# [TASK PROMPT]
Write out, word for word, every line in the data below from the one containing "11 | ACCEPT | |" to the one containing "GUJ. | ACCEPT | |", both of them included.

# [TASK DATA]
+++
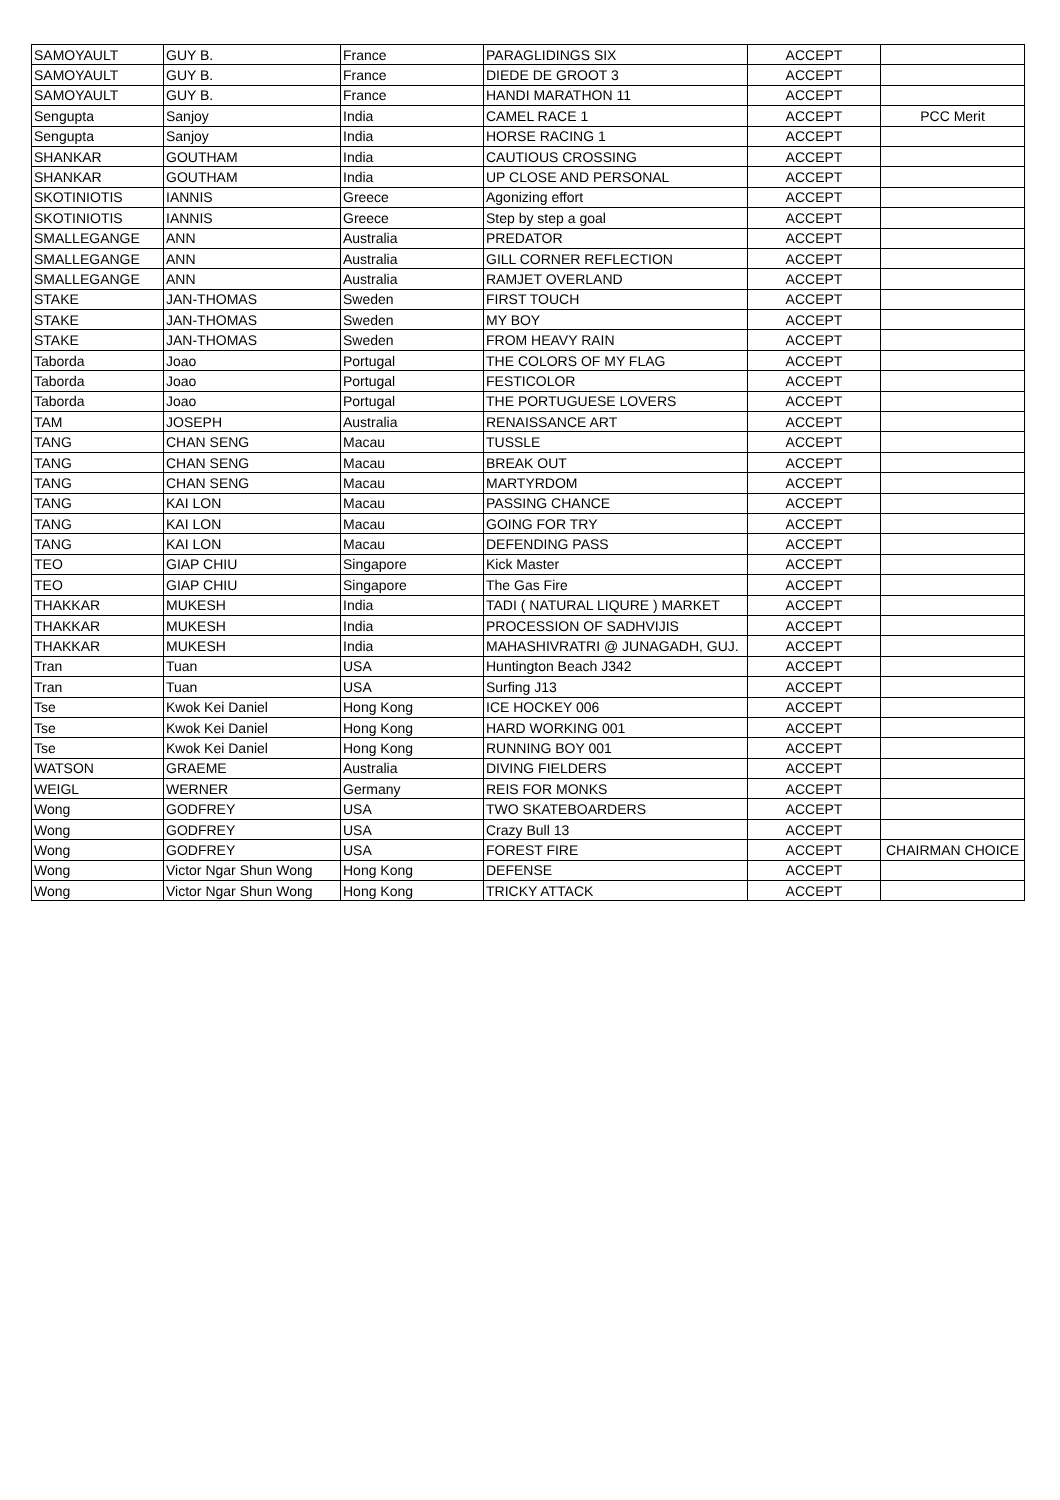| SAMOYAULT | GUY B. | France | PARAGLIDINGS SIX | ACCEPT | |
| SAMOYAULT | GUY B. | France | DIEDE DE GROOT 3 | ACCEPT | |
| SAMOYAULT | GUY B. | France | HANDI MARATHON 11 | ACCEPT | |
| Sengupta | Sanjoy | India | CAMEL RACE 1 | ACCEPT | PCC Merit |
| Sengupta | Sanjoy | India | HORSE RACING 1 | ACCEPT | |
| SHANKAR | GOUTHAM | India | CAUTIOUS CROSSING | ACCEPT | |
| SHANKAR | GOUTHAM | India | UP CLOSE AND PERSONAL | ACCEPT | |
| SKOTINIOTIS | IANNIS | Greece | Agonizing effort | ACCEPT | |
| SKOTINIOTIS | IANNIS | Greece | Step by step a goal | ACCEPT | |
| SMALLEGANGE | ANN | Australia | PREDATOR | ACCEPT | |
| SMALLEGANGE | ANN | Australia | GILL CORNER REFLECTION | ACCEPT | |
| SMALLEGANGE | ANN | Australia | RAMJET OVERLAND | ACCEPT | |
| STAKE | JAN-THOMAS | Sweden | FIRST TOUCH | ACCEPT | |
| STAKE | JAN-THOMAS | Sweden | MY BOY | ACCEPT | |
| STAKE | JAN-THOMAS | Sweden | FROM HEAVY RAIN | ACCEPT | |
| Taborda | Joao | Portugal | THE COLORS OF MY FLAG | ACCEPT | |
| Taborda | Joao | Portugal | FESTICOLOR | ACCEPT | |
| Taborda | Joao | Portugal | THE PORTUGUESE LOVERS | ACCEPT | |
| TAM | JOSEPH | Australia | RENAISSANCE ART | ACCEPT | |
| TANG | CHAN SENG | Macau | TUSSLE | ACCEPT | |
| TANG | CHAN SENG | Macau | BREAK OUT | ACCEPT | |
| TANG | CHAN SENG | Macau | MARTYRDOM | ACCEPT | |
| TANG | KAI LON | Macau | PASSING CHANCE | ACCEPT | |
| TANG | KAI LON | Macau | GOING FOR TRY | ACCEPT | |
| TANG | KAI LON | Macau | DEFENDING PASS | ACCEPT | |
| TEO | GIAP CHIU | Singapore | Kick Master | ACCEPT | |
| TEO | GIAP CHIU | Singapore | The Gas Fire | ACCEPT | |
| THAKKAR | MUKESH | India | TADI ( NATURAL LIQURE ) MARKET | ACCEPT | |
| THAKKAR | MUKESH | India | PROCESSION OF SADHVIJIS | ACCEPT | |
| THAKKAR | MUKESH | India | MAHASHIVRATRI @ JUNAGADH, GUJ. | ACCEPT | |
| Tran | Tuan | USA | Huntington Beach J342 | ACCEPT | |
| Tran | Tuan | USA | Surfing J13 | ACCEPT | |
| Tse | Kwok Kei Daniel | Hong Kong | ICE HOCKEY 006 | ACCEPT | |
| Tse | Kwok Kei Daniel | Hong Kong | HARD WORKING 001 | ACCEPT | |
| Tse | Kwok Kei Daniel | Hong Kong | RUNNING BOY 001 | ACCEPT | |
| WATSON | GRAEME | Australia | DIVING FIELDERS | ACCEPT | |
| WEIGL | WERNER | Germany | REIS FOR MONKS | ACCEPT | |
| Wong | GODFREY | USA | TWO SKATEBOARDERS | ACCEPT | |
| Wong | GODFREY | USA | Crazy Bull 13 | ACCEPT | |
| Wong | GODFREY | USA | FOREST FIRE | ACCEPT | CHAIRMAN CHOICE |
| Wong | Victor Ngar Shun Wong | Hong Kong | DEFENSE | ACCEPT | |
| Wong | Victor Ngar Shun Wong | Hong Kong | TRICKY ATTACK | ACCEPT | |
+++
# [WRITTEN ANSWER]
| SAMOYAULT | GUY B. | France | HANDI MARATHON 11 | ACCEPT | |
| Sengupta | Sanjoy | India | CAMEL RACE 1 | ACCEPT | PCC Merit |
| Sengupta | Sanjoy | India | HORSE RACING 1 | ACCEPT | |
| SHANKAR | GOUTHAM | India | CAUTIOUS CROSSING | ACCEPT | |
| SHANKAR | GOUTHAM | India | UP CLOSE AND PERSONAL | ACCEPT | |
| SKOTINIOTIS | IANNIS | Greece | Agonizing effort | ACCEPT | |
| SKOTINIOTIS | IANNIS | Greece | Step by step a goal | ACCEPT | |
| SMALLEGANGE | ANN | Australia | PREDATOR | ACCEPT | |
| SMALLEGANGE | ANN | Australia | GILL CORNER REFLECTION | ACCEPT | |
| SMALLEGANGE | ANN | Australia | RAMJET OVERLAND | ACCEPT | |
| STAKE | JAN-THOMAS | Sweden | FIRST TOUCH | ACCEPT | |
| STAKE | JAN-THOMAS | Sweden | MY BOY | ACCEPT | |
| STAKE | JAN-THOMAS | Sweden | FROM HEAVY RAIN | ACCEPT | |
| Taborda | Joao | Portugal | THE COLORS OF MY FLAG | ACCEPT | |
| Taborda | Joao | Portugal | FESTICOLOR | ACCEPT | |
| Taborda | Joao | Portugal | THE PORTUGUESE LOVERS | ACCEPT | |
| TAM | JOSEPH | Australia | RENAISSANCE ART | ACCEPT | |
| TANG | CHAN SENG | Macau | TUSSLE | ACCEPT | |
| TANG | CHAN SENG | Macau | BREAK OUT | ACCEPT | |
| TANG | CHAN SENG | Macau | MARTYRDOM | ACCEPT | |
| TANG | KAI LON | Macau | PASSING CHANCE | ACCEPT | |
| TANG | KAI LON | Macau | GOING FOR TRY | ACCEPT | |
| TANG | KAI LON | Macau | DEFENDING PASS | ACCEPT | |
| TEO | GIAP CHIU | Singapore | Kick Master | ACCEPT | |
| TEO | GIAP CHIU | Singapore | The Gas Fire | ACCEPT | |
| THAKKAR | MUKESH | India | TADI ( NATURAL LIQURE ) MARKET | ACCEPT | |
| THAKKAR | MUKESH | India | PROCESSION OF SADHVIJIS | ACCEPT | |
| THAKKAR | MUKESH | India | MAHASHIVRATRI @ JUNAGADH, GUJ. | ACCEPT | |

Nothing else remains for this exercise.